It's being called "caucus chaos." All of the state, people having to wait hours in line to cast their second democratic vote at Tuesday night's caucuses. In Houston, police were called to calm angry crowds who waited till past midnight. In East Texas, people were waiting outside as well. Some East Texans KLTV spoke to, described their caucus experience as "miserable."
Doors wide open, a packed crowd inside, it was smooth sailing at Democratic caucus at Tyler City Hall but that wasn't the case at Kenneth Butler's Rusk County caucus in Overton Tuesday night.
"We were locked out in the cold, no lights, we had to use flashlights, there was porch light, but we had to use flashlights, some of the people left because they were irritated," Butler says.
He says the whole ordeal was completely unorganized, no one knowing what to do, not even the precinct chair.
"We saw that he needed help so we created a team. We got sheets of paper and we wrote everybody's names down that showed us their card, the city they lived in, who their candidate was," he explains.
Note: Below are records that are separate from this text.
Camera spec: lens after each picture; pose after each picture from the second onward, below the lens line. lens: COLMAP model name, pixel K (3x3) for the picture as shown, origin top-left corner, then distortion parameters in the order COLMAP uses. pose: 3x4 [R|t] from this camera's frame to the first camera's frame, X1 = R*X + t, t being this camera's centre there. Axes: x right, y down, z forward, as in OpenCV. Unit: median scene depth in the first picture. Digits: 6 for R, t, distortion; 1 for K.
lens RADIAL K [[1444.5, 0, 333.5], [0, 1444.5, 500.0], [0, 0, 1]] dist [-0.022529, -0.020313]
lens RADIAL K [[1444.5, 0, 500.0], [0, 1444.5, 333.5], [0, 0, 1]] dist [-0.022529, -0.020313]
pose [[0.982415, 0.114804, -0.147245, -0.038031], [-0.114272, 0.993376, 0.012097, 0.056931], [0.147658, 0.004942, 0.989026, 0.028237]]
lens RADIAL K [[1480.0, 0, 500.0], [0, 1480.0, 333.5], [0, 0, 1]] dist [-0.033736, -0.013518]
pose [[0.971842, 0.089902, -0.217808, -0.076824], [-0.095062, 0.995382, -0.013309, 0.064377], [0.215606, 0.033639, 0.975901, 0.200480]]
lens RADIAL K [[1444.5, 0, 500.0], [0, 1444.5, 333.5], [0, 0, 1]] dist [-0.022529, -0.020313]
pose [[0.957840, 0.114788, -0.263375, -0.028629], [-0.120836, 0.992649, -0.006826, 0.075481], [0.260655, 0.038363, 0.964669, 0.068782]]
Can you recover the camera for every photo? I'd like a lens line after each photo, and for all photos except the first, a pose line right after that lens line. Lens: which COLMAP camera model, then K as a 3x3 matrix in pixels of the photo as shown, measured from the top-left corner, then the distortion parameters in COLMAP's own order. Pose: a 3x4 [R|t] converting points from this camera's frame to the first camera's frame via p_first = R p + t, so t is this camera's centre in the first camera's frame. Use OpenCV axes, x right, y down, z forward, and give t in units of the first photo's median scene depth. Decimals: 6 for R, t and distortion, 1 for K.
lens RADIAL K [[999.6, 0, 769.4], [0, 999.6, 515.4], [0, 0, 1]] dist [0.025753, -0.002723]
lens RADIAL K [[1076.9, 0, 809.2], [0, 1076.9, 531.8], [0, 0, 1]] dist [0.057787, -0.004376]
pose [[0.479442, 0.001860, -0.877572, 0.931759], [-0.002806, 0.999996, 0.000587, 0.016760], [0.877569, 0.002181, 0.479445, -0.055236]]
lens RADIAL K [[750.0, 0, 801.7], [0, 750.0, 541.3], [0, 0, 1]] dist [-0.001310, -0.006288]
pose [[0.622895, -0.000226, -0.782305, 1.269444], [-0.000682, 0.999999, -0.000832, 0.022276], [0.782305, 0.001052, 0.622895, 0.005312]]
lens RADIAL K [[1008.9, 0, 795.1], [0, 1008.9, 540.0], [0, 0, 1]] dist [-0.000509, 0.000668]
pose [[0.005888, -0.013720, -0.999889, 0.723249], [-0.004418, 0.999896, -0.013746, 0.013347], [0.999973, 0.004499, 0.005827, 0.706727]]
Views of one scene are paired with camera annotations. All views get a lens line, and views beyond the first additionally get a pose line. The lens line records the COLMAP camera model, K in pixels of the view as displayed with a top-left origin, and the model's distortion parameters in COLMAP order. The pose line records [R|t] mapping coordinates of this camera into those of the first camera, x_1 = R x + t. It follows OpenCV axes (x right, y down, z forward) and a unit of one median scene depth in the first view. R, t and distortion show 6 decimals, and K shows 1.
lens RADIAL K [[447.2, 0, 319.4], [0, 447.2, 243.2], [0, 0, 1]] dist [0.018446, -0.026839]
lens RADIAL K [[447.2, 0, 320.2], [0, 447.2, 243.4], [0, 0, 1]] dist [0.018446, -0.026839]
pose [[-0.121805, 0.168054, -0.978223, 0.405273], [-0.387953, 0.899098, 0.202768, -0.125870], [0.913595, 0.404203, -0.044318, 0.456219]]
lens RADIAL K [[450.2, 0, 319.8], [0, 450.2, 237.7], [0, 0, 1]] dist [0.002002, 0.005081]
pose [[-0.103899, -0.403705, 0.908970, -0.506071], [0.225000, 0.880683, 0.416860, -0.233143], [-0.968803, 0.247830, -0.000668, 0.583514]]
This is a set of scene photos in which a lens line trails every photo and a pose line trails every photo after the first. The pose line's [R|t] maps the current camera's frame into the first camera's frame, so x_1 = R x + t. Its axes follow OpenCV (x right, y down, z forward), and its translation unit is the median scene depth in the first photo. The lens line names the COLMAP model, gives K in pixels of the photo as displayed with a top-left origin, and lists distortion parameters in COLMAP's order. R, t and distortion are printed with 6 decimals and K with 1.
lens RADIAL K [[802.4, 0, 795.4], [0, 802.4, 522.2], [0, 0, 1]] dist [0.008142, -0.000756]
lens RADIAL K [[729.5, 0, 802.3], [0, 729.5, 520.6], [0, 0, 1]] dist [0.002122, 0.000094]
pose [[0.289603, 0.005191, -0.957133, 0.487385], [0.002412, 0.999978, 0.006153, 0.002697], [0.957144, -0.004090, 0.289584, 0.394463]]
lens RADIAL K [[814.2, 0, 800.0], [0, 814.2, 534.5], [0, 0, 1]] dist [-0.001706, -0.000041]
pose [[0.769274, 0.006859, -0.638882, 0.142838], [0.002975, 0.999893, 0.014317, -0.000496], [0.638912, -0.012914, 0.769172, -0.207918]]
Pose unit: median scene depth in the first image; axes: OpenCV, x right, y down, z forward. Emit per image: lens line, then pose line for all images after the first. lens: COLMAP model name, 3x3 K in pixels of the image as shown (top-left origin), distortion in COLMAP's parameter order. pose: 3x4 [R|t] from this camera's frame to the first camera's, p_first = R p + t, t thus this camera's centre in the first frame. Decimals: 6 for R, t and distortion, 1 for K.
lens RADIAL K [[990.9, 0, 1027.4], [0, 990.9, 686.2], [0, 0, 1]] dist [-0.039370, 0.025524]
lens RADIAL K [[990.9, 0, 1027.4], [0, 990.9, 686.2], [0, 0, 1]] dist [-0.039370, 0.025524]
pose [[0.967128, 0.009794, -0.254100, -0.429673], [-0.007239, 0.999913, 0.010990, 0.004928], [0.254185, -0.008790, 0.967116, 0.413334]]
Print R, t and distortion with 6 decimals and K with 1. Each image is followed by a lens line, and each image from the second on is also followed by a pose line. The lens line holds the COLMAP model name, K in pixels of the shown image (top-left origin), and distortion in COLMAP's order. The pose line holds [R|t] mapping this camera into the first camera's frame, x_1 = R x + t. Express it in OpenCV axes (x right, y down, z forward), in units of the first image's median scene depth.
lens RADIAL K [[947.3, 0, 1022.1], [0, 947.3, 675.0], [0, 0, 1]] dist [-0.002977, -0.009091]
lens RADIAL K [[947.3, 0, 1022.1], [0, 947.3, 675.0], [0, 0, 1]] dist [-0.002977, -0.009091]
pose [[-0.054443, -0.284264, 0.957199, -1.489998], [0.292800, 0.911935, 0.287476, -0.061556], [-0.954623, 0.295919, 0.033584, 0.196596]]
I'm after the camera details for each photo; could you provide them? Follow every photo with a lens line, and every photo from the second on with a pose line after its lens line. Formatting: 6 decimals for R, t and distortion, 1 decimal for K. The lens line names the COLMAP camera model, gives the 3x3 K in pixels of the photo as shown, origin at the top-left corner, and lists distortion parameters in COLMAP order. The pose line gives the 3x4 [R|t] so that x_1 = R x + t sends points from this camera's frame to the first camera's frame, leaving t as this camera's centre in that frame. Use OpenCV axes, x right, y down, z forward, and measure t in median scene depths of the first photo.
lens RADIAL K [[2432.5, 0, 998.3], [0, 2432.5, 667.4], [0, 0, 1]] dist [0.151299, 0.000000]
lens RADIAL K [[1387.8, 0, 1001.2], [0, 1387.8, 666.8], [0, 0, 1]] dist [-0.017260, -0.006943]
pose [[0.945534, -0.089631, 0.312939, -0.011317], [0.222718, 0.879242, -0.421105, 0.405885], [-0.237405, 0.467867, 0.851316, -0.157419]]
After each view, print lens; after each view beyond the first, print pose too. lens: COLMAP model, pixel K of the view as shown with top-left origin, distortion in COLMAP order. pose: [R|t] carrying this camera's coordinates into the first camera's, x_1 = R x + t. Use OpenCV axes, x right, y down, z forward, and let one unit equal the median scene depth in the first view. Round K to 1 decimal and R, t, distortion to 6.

Now Butler says he doesn't know if his, or the votes of the 50 other people there, will even count.
"It probably wasn't done legitimately. We did the best that we knew how at the time so that is a concern of all of ours," Butler says.
We did speak with the Rusk County Democratic Party Chair, Lorna Ward, over the phone. She wouldn't go on camera, but told us she has received several complaints about Tuesday night's caucuses and says there were several reasons for the chaos: precinct chairs not reading caucus instructions; not having enough volunteers; and the volunteers they did have, felt overwhelmed by the amount of people who showed up.
The Gregg County Democratic party chair spoke with us, saying it all came down to a lack of preparation.
"The thing is Texans aren't used to have to caucus, even though we do it generally, we've already got a candidate by that time so it doesn't matter," says Steve Richardson, Gregg County Democratic Party Chair. "I think that people were not prepared for hundreds and hundreds of people, to have to sign those people up."
"I don't feel like it was our fault that they were not well staffed, they knew the caucus was coming, they should have been well staffed...this was too important," Butler says.
And now an important lesson learned that's bringing into question whether Texans will be doing the Texas two-step come four years from now.
The Gregg County Democratic Party Chair says they are proposing to do away with the two-step Democratic caucus, having only a primary instead.
As for Rusk County caucus voters, we've been told their votes will most likely count as long as a voter number is on there.